La France refuse l'application sur son territoire de tout droit pénal, fiscal ou commercial étranger appliqué de manière extra-territoriale contre ses entreprises, ses ressortissants ou ses partenaires. Articule M23.1 (diplomatie indépendante) et M20.1 (Cloud souverain).

L’application sur le sol français des sanctions extra-territoriales étrangères (essentiellement américaines mais aussi britanniques post-Brexit, ou potentiellement chinoises à l’avenir) constitue une violation documentée de la souveraineté française. Plusieurs cas emblématiques : amende US contre BNP Paribas (8,9 Md$ en 2014 pour violation des sanctions contre l’Iran, Cuba, Soudan), pression sur Alstom Énergie (M18.6 cohérence) au moment de sa cession à General Electric, pressions sur Total (Iran), Société Générale, Airbus. Ces sanctions extraterritoriales utilisent le dollar et l’accès au système financier américain (SWIFT) comme levier coercitif sur les entreprises étrangères, même quand celles-ci respectent intégralement le droit de leur pays d’origine. Cette pratique a été condamnée formellement par l’UE (Statut de Blocage 1996, renforcé en 2018) mais son application opérationnelle reste documentée comme insuffisante.

Refus actif de l’application sur le sol français des sanctions extra-territoriales étrangères, articulé en six axes opérationnels : (1) Bouclier juridique français renforcé — actualisation de la loi française de blocage (loi du 26 juillet 1968) pour ériger en infraction pénale toute fourniture d’informations à des autorités étrangères en application de sanctions extra-territoriales non reconnues par l’État français, sanctions financières lourdes contre les entreprises (françaises ou étrangères) qui appliquent ces sanctions sur le territoire français,

(2) Articulation européenne — la France porte au Conseil européen un renforcement effectif du Statut de Blocage UE 1996/2018 (cohérence M23.7 Europe puissance), avec sanctions financières opérationnelles contre les entreprises européennes qui se soumettraient à des sanctions extra-territoriales sans accord européen, (3) Mécanisme INSTEX renforcé et étendu — pour les paiements internationaux légitimes (commerce avec Iran, Cuba, Russie post-conflit cohérence M23.28, Venezuela), mise en place opérationnelle d’un système de paiement européen alternatif à SWIFT, articulation avec euro numérique BCE cohérence M20.14.

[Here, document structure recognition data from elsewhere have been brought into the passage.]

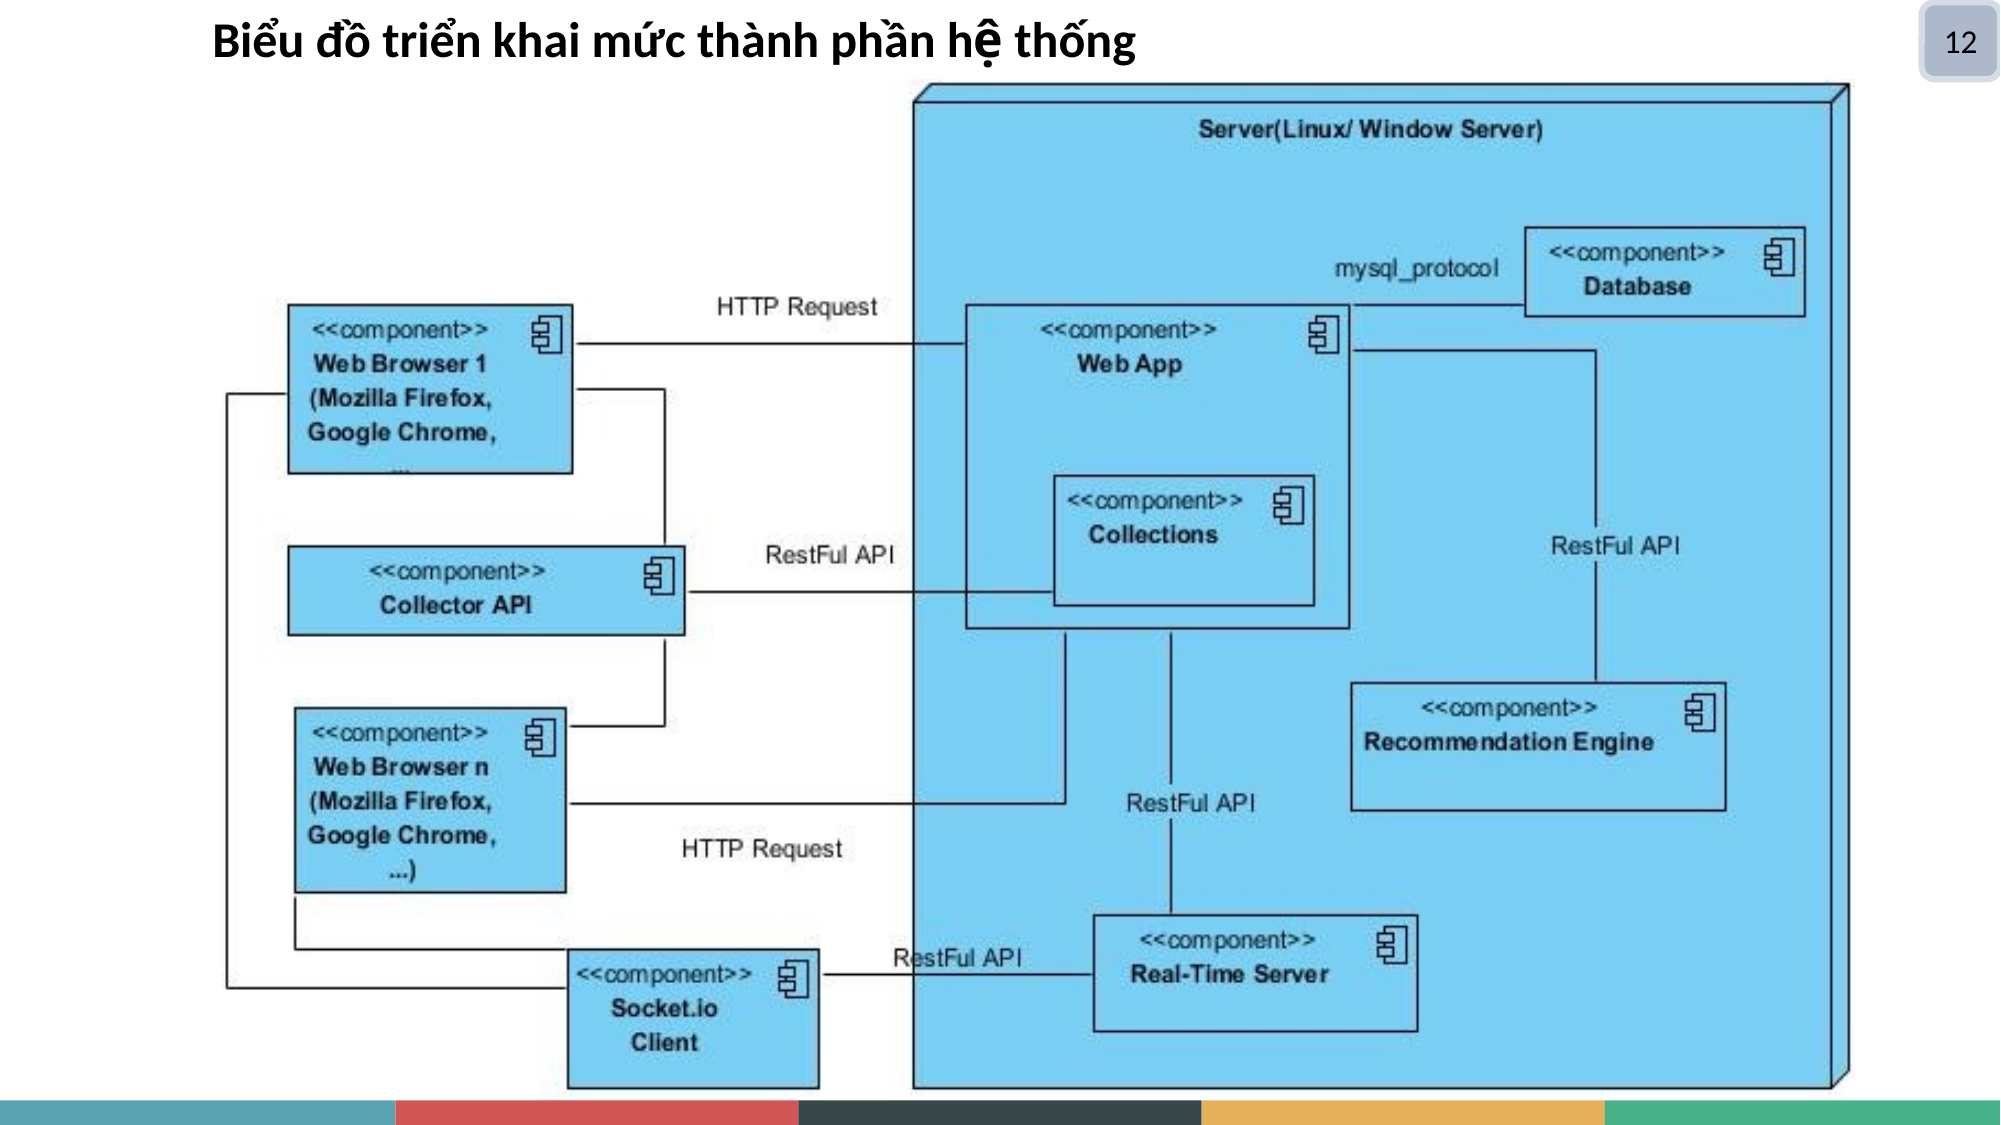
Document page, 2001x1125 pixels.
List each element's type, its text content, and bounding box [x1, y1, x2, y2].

text_box 12 [1920, 1, 2000, 81]
text_box [1604, 1099, 2000, 1125]
text_box Biểu đồ triển khai mức thành phần hệ thống [197, 0, 1184, 75]
text_box [797, 1099, 1201, 1125]
text_box [1201, 1099, 1604, 1125]
picture [222, 79, 1855, 1098]
text_box [0, 1099, 396, 1125]
text_box [396, 1099, 797, 1125]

(4) Refondation usage du dollar (cohérence M23.17 directe) — incitations à la facturation en euros des transactions stratégiques européennes (notamment énergie cohérence M21.6 sortie dépendance russe via partenariats euro-libellés), euro consolidé comme monnaie internationale (cohérence M23.7 Europe puissance), (5) Protection des entreprises françaises — services consulaires renforcés pour assister les entreprises et dirigeants français soumis à pressions extra-territoriales, soutien juridique gratuit, capacité d’action diplomatique systématique (cohérence M23.1 diplomatie indépendante).

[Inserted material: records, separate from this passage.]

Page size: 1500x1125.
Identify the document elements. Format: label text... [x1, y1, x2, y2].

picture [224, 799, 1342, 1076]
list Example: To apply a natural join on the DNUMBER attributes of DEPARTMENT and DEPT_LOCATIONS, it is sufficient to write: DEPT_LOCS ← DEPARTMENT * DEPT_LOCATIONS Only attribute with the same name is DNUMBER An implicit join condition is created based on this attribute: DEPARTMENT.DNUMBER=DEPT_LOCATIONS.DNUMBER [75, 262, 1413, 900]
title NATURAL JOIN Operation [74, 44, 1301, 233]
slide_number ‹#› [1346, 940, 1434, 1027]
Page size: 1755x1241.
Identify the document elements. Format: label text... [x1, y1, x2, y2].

(6) Diplomatie active de réciprocité — la France assume publiquement le principe : nous ne demandons pas l’application sur sol étranger des sanctions françaises non agréées par cet État étranger, nous attendons la réciprocité. Articulation cohérente avec la diplomatie indépendante (M23.1), avec le respect du droit international (M23.4), avec l’Europe puissance (M23.7), avec la refondation monétaire (M23.17), avec la conditionnalité des coopérations militaires (M23.15), avec la souveraineté numérique (M20 paquet), avec la souveraineté du paiement (M20.14). L’extraterritorialité juridique est l’une des formes les plus modernes de l’impérialisme — son refus est non négociable pour une puissance souveraine.

La France refuse l’application sur son territoire de tout droit pénal, fiscal ou commercial étranger appliqué de manière extra-territoriale contre ses entreprises, ses ressortissants ou ses partenaires. Articule M23.1 (diplomatie indépendante) et M20.1 (Cloud souverain).